Wait — that's 19 hard + 8 sanctioned = 27. Let me re-count:

| Disposition | Count | Sites |
|-------------|-------|-------|
| **Hard migration** | 18 | 4, 5, 6, 7, 8, 9, 10, 11, 12, 15, 16, 17, 18, 19, 21, 24, 25, 26, 27 |
| **Sanctioned-fallback** | 9 | 1, 2, 3, 13, 14, 20, 22, 23 |

Counting the Hard list: 4, 5, 6, 7, 8, 9, 10, 11, 12, 15, 16, 17, 18, 19, 21, 24, 25, 26, 27 = 19 entries.
Counting the Sanctioned list: 1, 2, 3, 13, 14, 20, 22, 23 = 8 entries.

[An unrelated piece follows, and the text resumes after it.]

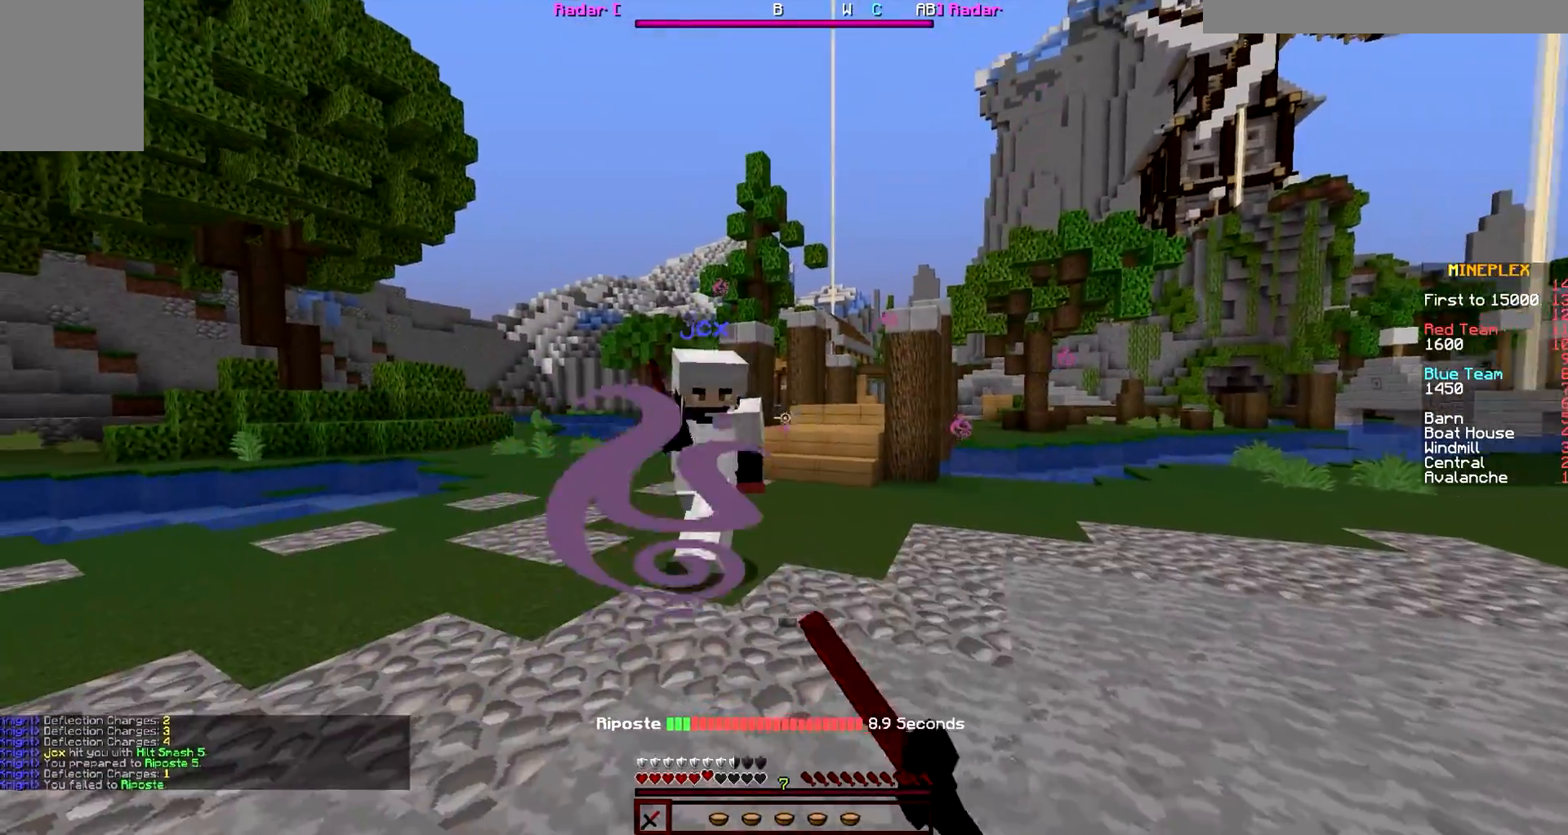
{"keys": ["a", "w"], "mouse": ["left"], "events": [[150, "mouse_left", "up"], [233, "mouse_left", "down"], [333, "mouse_left", "up"], [500, "mouse_left", "down"]]}
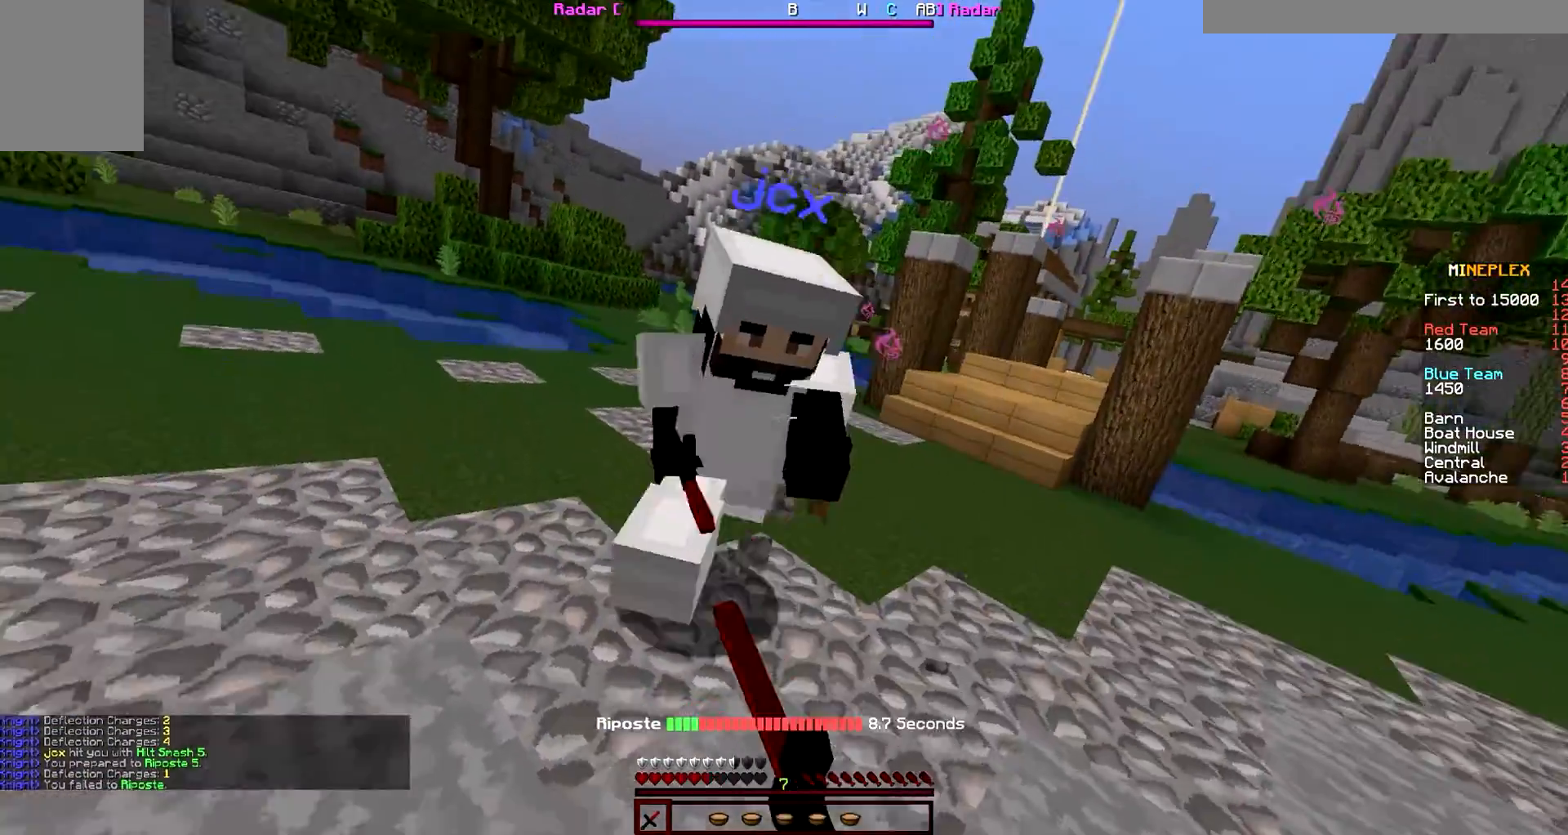
{"keys": ["a", "w"], "mouse": [], "events": [[100, "mouse_left", "up"], [183, "mouse_left", "down"], [267, "mouse_left", "up"], [367, "mouse_left", "down"], [450, "mouse_left", "up"]]}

19 + 8 = 27 production sites. Final canonical split:

- **Hard migration: 19 sites.**
- **Sanctioned-fallback: 8 sites.**
- **Total: 27 production sites + 1 deferred (production_loop.py:83).**

Phase 9 executes the migrations in these counts.

### 4.4 Bonus eval-cost site (out of scope; documented for completeness)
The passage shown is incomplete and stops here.